My official announcement is posted here: Dfinity Forum - it covers some of the same things I'm saying here, but is still worth a read!

Also check out this writeup from another SDK team member on the architecture of our solution: Technical Overview.

Announcing Improved Asset Canisters

When you first learn how to build a website, the building blocks all start in a pretty similar way. First, you create an index.html file, and fill it out with some content. Next, you style it by creating a styles.css file, make some nice designs, and link it in your html file. Finally, if you have some fancy functionality you'd like to add, you attach some JavaScript via an index.js file and call it a day.

Until now, building on the IC, we provided you with one index.html file that was pre-programmed to do a bunch of fancy things for you. It would load the page, create an anonymous identity using our cryptographically secure messaging library, and request a single bundle of JavaScript. That bundle had a 2MB limit, and could take several seconds before loading your custom content. We only supported that one file being requested, so any HTML, CSS, JavaScript, or images you wanted on the page all had to be crammed into that bundle, which created many significant constraints. While it was still impressive to be able to serve web applications off a blockchain, we knew we could do better, and we wanted to bring things back to that simple pattern of requesting files that the modern web is built on.

A familiar view of static assets in a VSCode editor

A familiar view of static assets in a VSCode editor

With the upgraded asset canister, we are giving engineers the freedom to use their own HTML, images, and whatever arbitrary content they want their canister to provide over standard HTTP requests.

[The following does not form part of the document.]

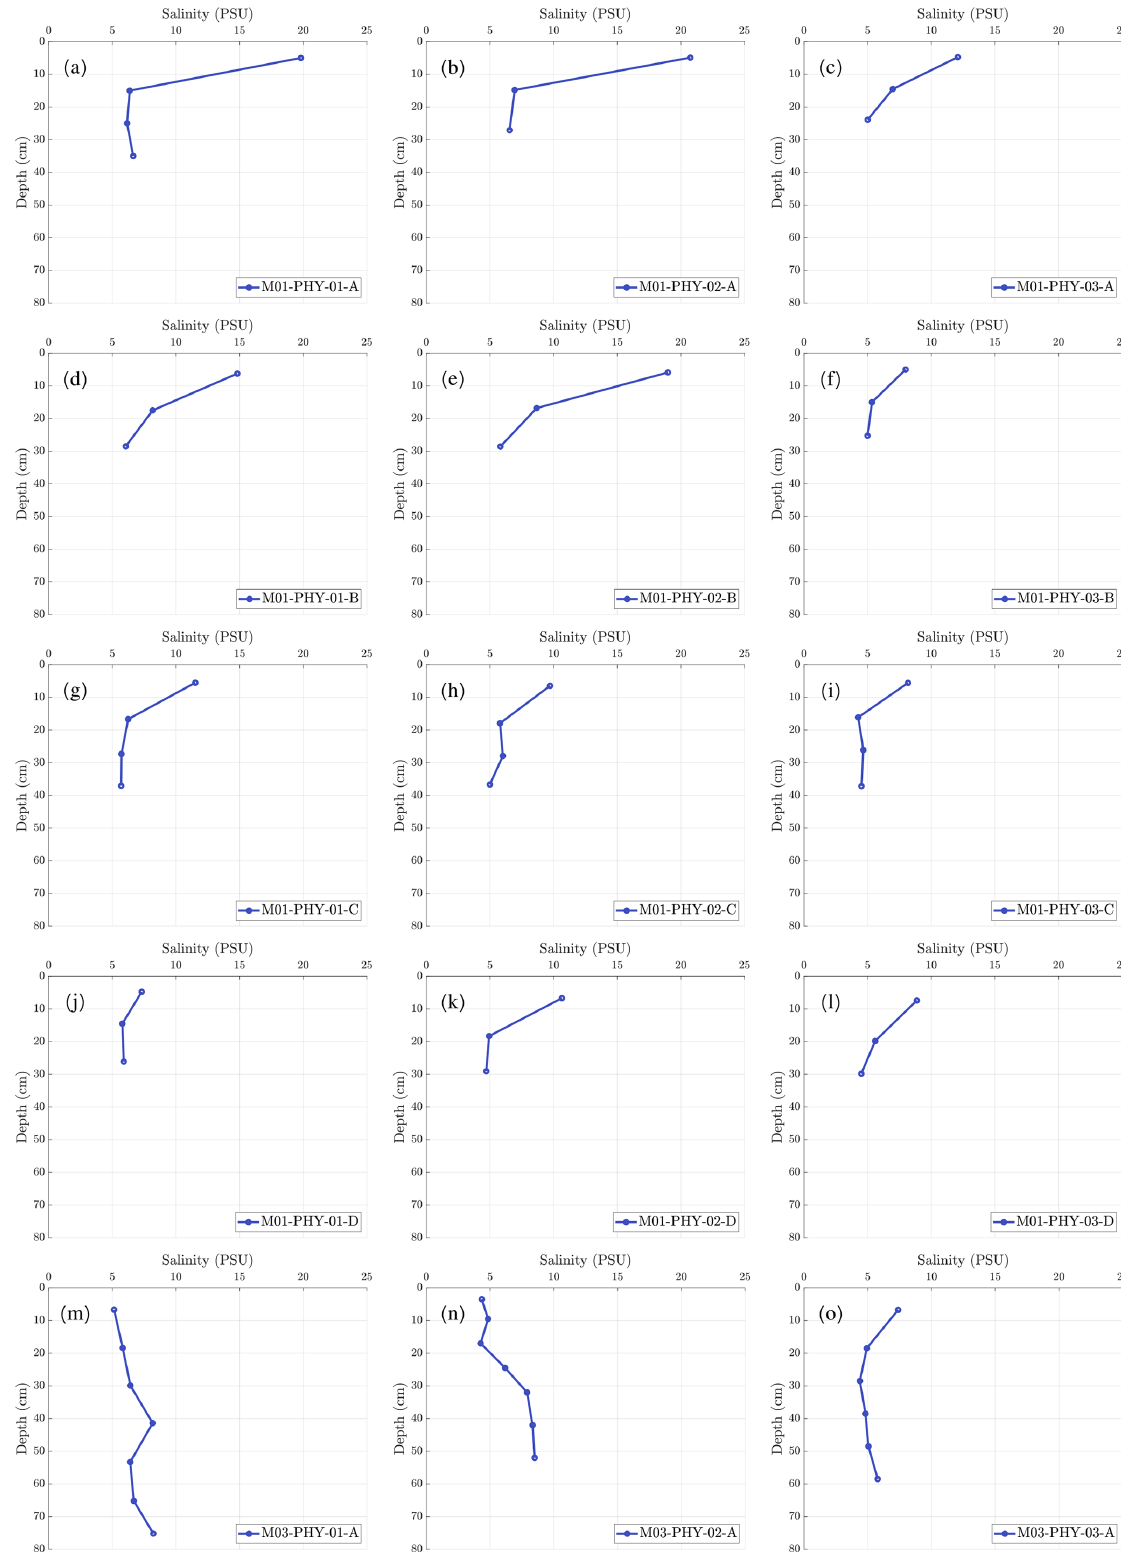
Figure 7. Plots of salinity over sea ice depth for the four pancake ice floes (cores M01-PHY-01-A, M01-PHY-01-B, M01-PHY-01-C, M01- PHY-01-D, M01-PHY-02-A, M01-PHY-02-B, M01-PHY-02-C, M01-PHY-02-D, M01-PHY-03-A, M01-PHY-03-B, M01-PHY-03-C, M01- PHY-03-D) and for the consolidated pack ice (cores M03-PHY-01-A, M03-PHY-02-A and M03-PHY-03-A). The Cryosphere, 16, 2899–2925, 2022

We have unblocked using whatever JavaScript bundler you like, any library or framework you choose, and are no longer even assuming that you'll want to communicate with a smart contract on the IC. An asset canister can now be as unopinionated as a hosting target as a generic Nginx or Express server.


In order to make this possible, we had to walk back the work we were doing to set you up with an anonymous identity. This means that window.ic is going away, and in order to interface with the Internet Computer, you will need to import our code from our npm package @dfinity/agent. Agent will provide you with the tools to make requests to Internet Computer canisters, and we have another package @dfinity/authentication that will give you the tools to create a cryptographically secure identity that can be managed using the new browser Web Authentication API.

We provide you with the basics of how to get started with the new dfx new template. Check out the writeup for some more details about downloading and getting set up with the preview build of DFX.

It's been a busy week, so that's about all I'll get to today, but soon I'll follow up with my revised guide on getting started doing frontend development on the IC.


I almost forgot! I'm taking ownership of those NPM packages now. There are lots of improvments to look forward to, but my focus will be on improving our documentation for now.

The new docs are hosted as static websites on the IC, which I think is pretty neat.